P-2-PURINOCEPTOR ACTIVATION STIMULATES PHOSPHOINOSITIDE HYDROLYSIS AND INHIBITS ACCUMULATION OF CAMP IN CULTURED VENTRICULAR MYOCYTES

Extracellular ATP modulates cardiac contraction through P2-purinoceptors on cardiac myocytes. To elucidate the molecular mechanism of this response, we examined the effects of P2-purinoceptor activation on phosphoinositide (PI) hydrolysis and the cAMP system in cultured ventricular myocytes of fetal mice. In a concentration-dependent manner, ATP stimulated accumulations of [H-3]inositol monophosphate, bisphosphate, and trisphosphate with the half-maximum effective concentration of approximately 1-mu-M in the myocytes labeled with [H-3]inositol. The order of efficacy of a series of adenyl compounds for stimulation of PI hydrolysis was adenosine 5'-O-(3-thiotriphosphate) (ATP-gamma-S), ATP > ADP, 5'-adenylylimidodiphosphate (APPNP) > alpha,beta-methyleneadenosine 5'-triphosphate (APCPP) > beta,gamma-methyleneadenosine 5'-triphosphate, AMP > adenosine. On the other hand, 100-mu-M ATP-gamma-S inhibited isoproterenol-induced accumulation of cAMP by approximately 70% without decreasing the time to maximal cAMP levels, as measured by radioimmunoassay. This response was also concentration dependent, with a half-maximum inhibitory concentration (IC50) of approximately 1-mu-M. All of the tested ATP, ADP, and ATP analogues inhibited the cAMP system, and the responses to ATP-gamma-S, APPNP, and APCPP were insensitive to an A1-purinoceptor antagonist, 8-cyclopentyl-1,3-dipropylxanthine.
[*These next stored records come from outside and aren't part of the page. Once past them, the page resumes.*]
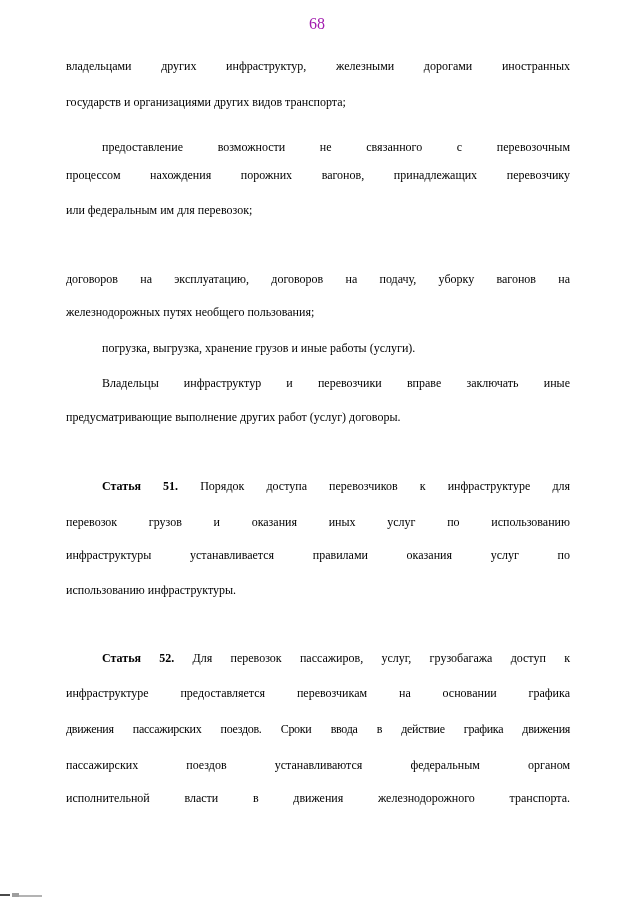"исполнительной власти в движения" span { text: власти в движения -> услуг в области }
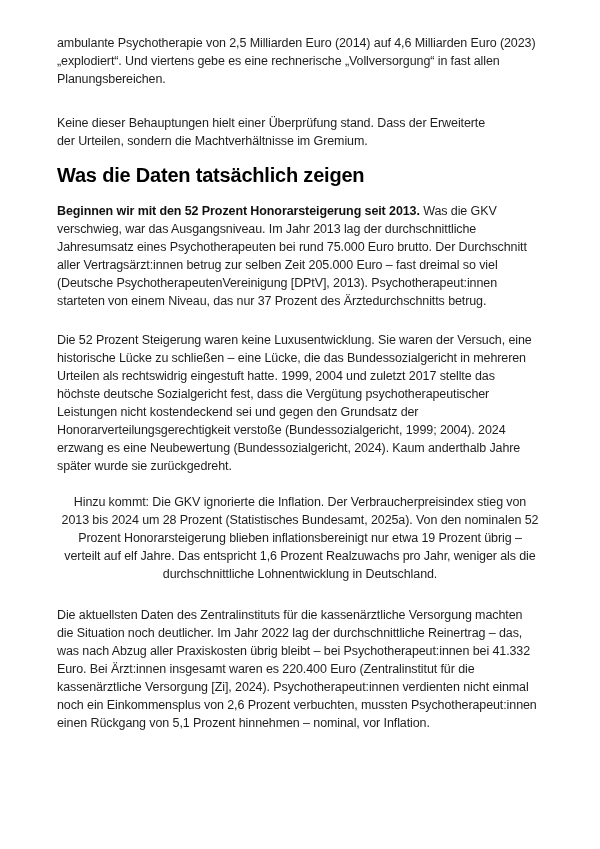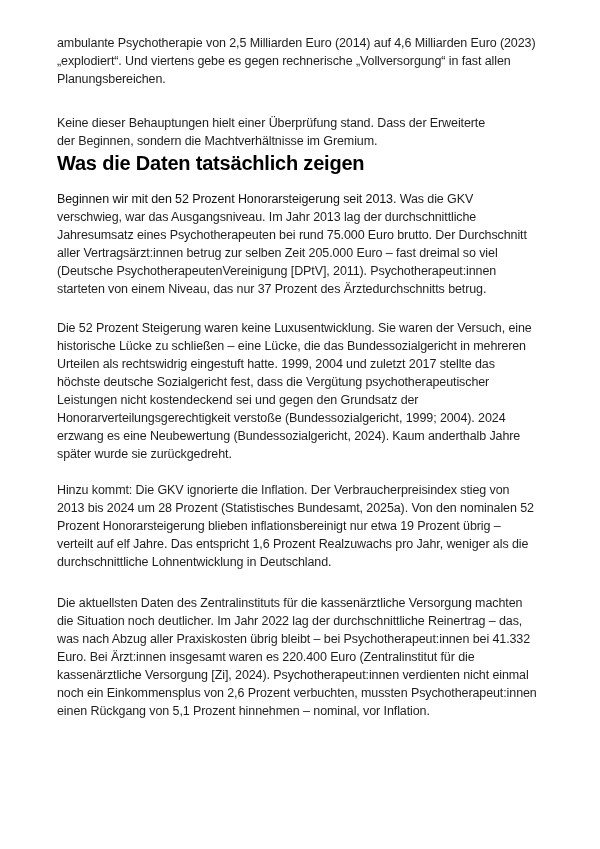"„explodiert“. Und viertens gebe es" span.line { text: gegen -> eine }
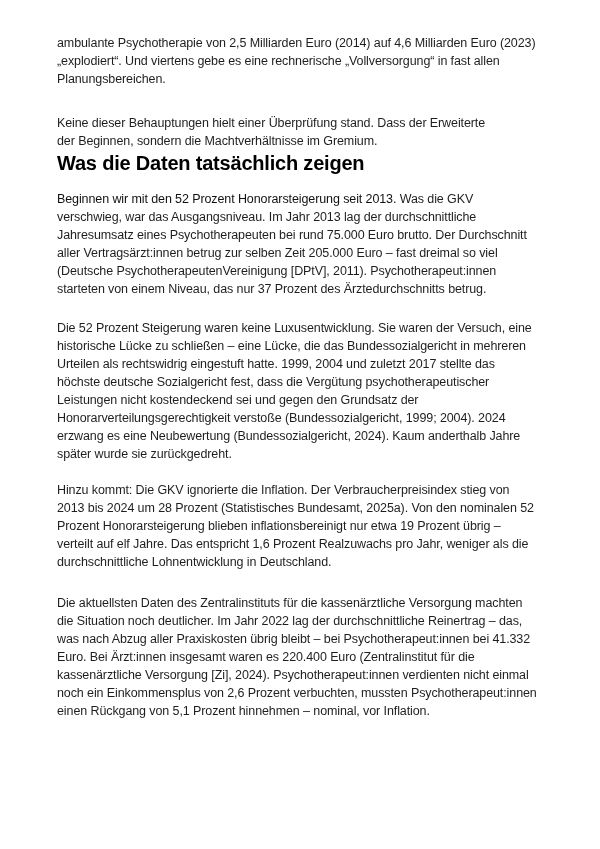"Keine dieser Behauptungen hielt einer" .p2 { margin-bottom: 2px -> 14px }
Pertussis toxin attenuated the ATP-induced PI hydrolysis by no more than 25% at 100 ng/ml but completely suppressed the AtP-gamma-S-induced inhibition of the cAMP system. Protein kinase C-activating phorbol ester, 4-beta-phorbol 12-beta-myristate 13-alpha-acetate, inhibited the ATP-induced PI hydrolysis with an IC50 of approximately 1 nM and also attenuated the ATP-gamma-S-induced inhibition of the cAMP system at greater-than-or-equal-to 1 nM, although a biologically inactive phorbol ester, 4-alpha-phorbol 12,13-didecanoate, did not. From these data, P2-purinoceptor activation stimulates PI hydrolysis by activating phospholipase C primarily through pertussis toxin-insensitive G proteins and attenuates cAMP accumulation by inhibiting adenylate cyclase through pertussis toxin-sensitive G proteins. Protein kinase C is likely to negatively regulate both the signal transduction systems.